Now the reader, who has had the benefit of overhearing the entire conversation which Pen had with Miss Fotheringay, can judge for himself about the powers of her mind, and may perhaps be disposed to think that she has not said any thing astonishingly humorous or intellectual in the course of the above interview. She has married, and taken her position in the world as a most spotless and irreproachable lady since, and I have had the pleasure of making her acquaintance: and must certainly own, against my friend Pen's opinion, that his adored Emily is not a clever woman.
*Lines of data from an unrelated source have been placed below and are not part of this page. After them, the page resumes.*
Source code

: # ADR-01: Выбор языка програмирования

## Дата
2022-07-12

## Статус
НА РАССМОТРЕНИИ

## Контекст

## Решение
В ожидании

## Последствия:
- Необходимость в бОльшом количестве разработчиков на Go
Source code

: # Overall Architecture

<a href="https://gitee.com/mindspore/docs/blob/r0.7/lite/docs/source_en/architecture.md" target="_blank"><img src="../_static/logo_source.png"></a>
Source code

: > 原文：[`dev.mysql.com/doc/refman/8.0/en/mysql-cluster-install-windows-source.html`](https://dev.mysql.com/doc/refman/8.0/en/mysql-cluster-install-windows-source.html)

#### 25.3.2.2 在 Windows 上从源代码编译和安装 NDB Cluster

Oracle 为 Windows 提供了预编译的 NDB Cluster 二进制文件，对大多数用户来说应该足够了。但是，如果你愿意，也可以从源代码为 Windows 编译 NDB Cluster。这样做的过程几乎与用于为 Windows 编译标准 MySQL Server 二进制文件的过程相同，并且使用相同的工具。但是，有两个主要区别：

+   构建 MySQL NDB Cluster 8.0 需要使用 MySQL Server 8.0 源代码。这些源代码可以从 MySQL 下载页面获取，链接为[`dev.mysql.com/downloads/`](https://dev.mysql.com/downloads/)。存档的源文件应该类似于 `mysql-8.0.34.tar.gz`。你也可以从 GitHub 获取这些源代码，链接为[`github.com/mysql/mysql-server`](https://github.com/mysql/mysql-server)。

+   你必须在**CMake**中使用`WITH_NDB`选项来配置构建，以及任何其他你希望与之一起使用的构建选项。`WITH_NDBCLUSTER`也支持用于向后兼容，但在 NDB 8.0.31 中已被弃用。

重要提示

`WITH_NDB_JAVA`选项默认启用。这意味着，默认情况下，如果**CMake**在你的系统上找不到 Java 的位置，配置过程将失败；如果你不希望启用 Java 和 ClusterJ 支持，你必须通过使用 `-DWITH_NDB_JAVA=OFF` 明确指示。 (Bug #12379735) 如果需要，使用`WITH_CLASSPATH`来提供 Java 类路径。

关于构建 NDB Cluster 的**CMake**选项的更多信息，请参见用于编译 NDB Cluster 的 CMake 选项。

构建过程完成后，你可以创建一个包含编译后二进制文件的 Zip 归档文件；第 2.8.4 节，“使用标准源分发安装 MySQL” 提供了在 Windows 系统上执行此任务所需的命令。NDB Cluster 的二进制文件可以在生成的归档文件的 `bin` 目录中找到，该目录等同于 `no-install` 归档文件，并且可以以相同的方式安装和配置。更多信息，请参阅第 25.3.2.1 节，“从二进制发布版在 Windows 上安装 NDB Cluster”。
The truth is, she had not only never heard of Kotzebue, but she had never heard of Farquhar, or Congreve, or any dramatist in whose plays she had not a part: and of these dramas she only knew that part which concerned herself. A wag once told her that Dante was born at Algiers: and asked her – which Dr. Johnson wrote first, "Irene," or "Every Man in his Humor." But she had the best of the joke, for she had never heard of Irene, or Every Man in his Humor, or Dante, or perhaps Algiers. It was all one to her. She acted what little Bows told her – where he told her to sob, she sobbed – where he told her to laugh, she laughed. She gave the tirade or the repartee without the slightest notion of its meaning. She went to church and goes every Sunday, with a reputation perfectly intact, and was (and is) as guiltless of sense as of any other crime.
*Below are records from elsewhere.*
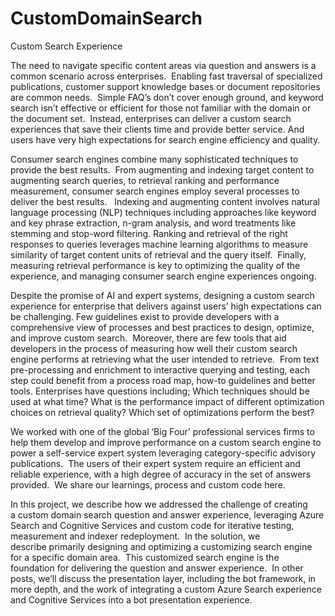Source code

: # CustomDomainSearch
Custom Search Experience 



The need
to navigate specific content areas via question and answers is a common
scenario across enterprises.  Enabling fast traversal of specialized
publications, customer support knowledge bases or document repositories are
common needs.  Simple FAQ’s don’t cover enough ground, and keyword search
isn’t effective or efficient for those not familiar with the domain or the
document set.  Instead, enterprises can deliver a custom search
experiences that save their clients time and provide better service. And users
have very high expectations for search engine efficiency and quality.

Consumer
search engines combine many sophisticated techniques to provide the best
results.  From augmenting and indexing
target content to augmenting search queries, to retrieval ranking and
performance measurement, consumer search engines employ several processes to
deliver the best results.   Indexing and
augmenting content involves natural language processing (NLP) techniques
including approaches like keyword and key phrase extraction, n-gram analysis, and
word treatments like stemming and stop-word filtering. Ranking and retrieval of
the right responses to queries leverages machine learning algorithms to measure
similarity of target content units of retrieval and the query itself.  Finally, measuring retrieval performance is
key to optimizing the quality of the experience, and managing consumer search
engine experiences ongoing.

Despite
the promise of AI and expert systems, designing a custom search experience for
enterprise that delivers against users’ high expectations can be challenging.
Few guidelines exist to provide developers with a comprehensive view of
processes and best practices to design, optimize, and improve custom search.  Moreover, there are few tools that aid
developers in the process of measuring how well their custom search engine
performs at retrieving what the user intended to retrieve.  From text
pre-processing and enrichment to interactive querying and testing, each step
could benefit from a process road map, how-to guidelines and better tools.
Enterprises have questions including; Which techniques should be used at what
time? What is the performance impact of different optimization choices on
retrieval quality? Which set of optimizations perform the best?

We
worked with one of the global ‘Big Four’ professional services firms
to help them develop and improve performance on a custom search engine to power
a self-service expert system leveraging category-specific advisory
publications.  The users of their expert system require an
efficient and reliable experience, with a high degree of accuracy in the set of
answers provided.  We share our
learnings, process and custom code here.

In
this project, we describe how we addressed the challenge of creating
a custom domain search question and answer experience, leveraging Azure
Search and Cognitive Services and custom code for iterative testing, measurement
and indexer redeployment.  In the solution, we
describe primarily designing and optimizing a customizing search
engine for a specific domain area.  This customized search engine
is the foundation for delivering the question and answer
experience.  In other posts, we’ll discuss the presentation
layer, including the bot framework, in more depth, and the work of integrating
a custom Azure Search experience and Cognitive Services into a bot presentation
experience.

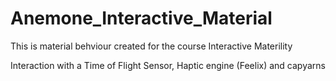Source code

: # Anemone_Interactive_Material
This is material behviour created for the course Interactive Materility

Interaction with a Time of Flight Sensor, Haptic engine (Feelix) and capyarns
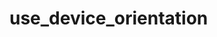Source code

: # use_device_orientation

<!-- cmdrun python3 ../extract_doc_comment.py use_device_orientation  use_device_orientation  -->
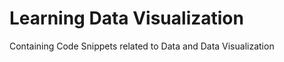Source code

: Learning Data Visualization
===============

Containing Code Snippets related to Data and Data Visualization

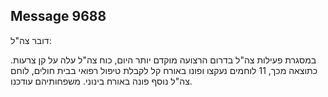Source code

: ## Message 9688

דובר צה"ל:

במסגרת פעילות צה"ל בדרום הרצועה מוקדם יותר היום, כוח צה"ל עלה על קן צרעות.
כתוצאה מכך, 11 לוחמים נעקצו ופונו באורח קל לקבלת טיפול רפואי בבית חולים, לוחם צה"ל נוסף פונה באורח בינוני.
משפחותיהם עודכנו.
But what did our Pen know of these things? He saw a pair of bright eyes, and he believed in them – a beautiful image, and he fell down and worshiped it. He supplied the meaning which her words wanted; and created the divinity which he loved. Was Titania the first who fell in love with an ass, or Pygmalion the only artist who has gone crazy about a stone? He had found her; he had found what his soul thirsted after. He flung himself into the stream and drank with all his might. Let those say who have been thirsty once how delicious that first draught is. As he rode down the avenue toward home, Pen shrieked with laughter, as he saw the Reverend Mr. Smirke once more coming demurely away from Fairoaks on his pony. Smirke had dawdled and staid at the cottages on the way, and then dawdled with Laura over her lessons – and then looked at Mrs. Pendennis's gardens and improvements until he had perfectly bored out that lady: and he had taken his leave at the very last minute without that invitation to dinner which he fondly expected.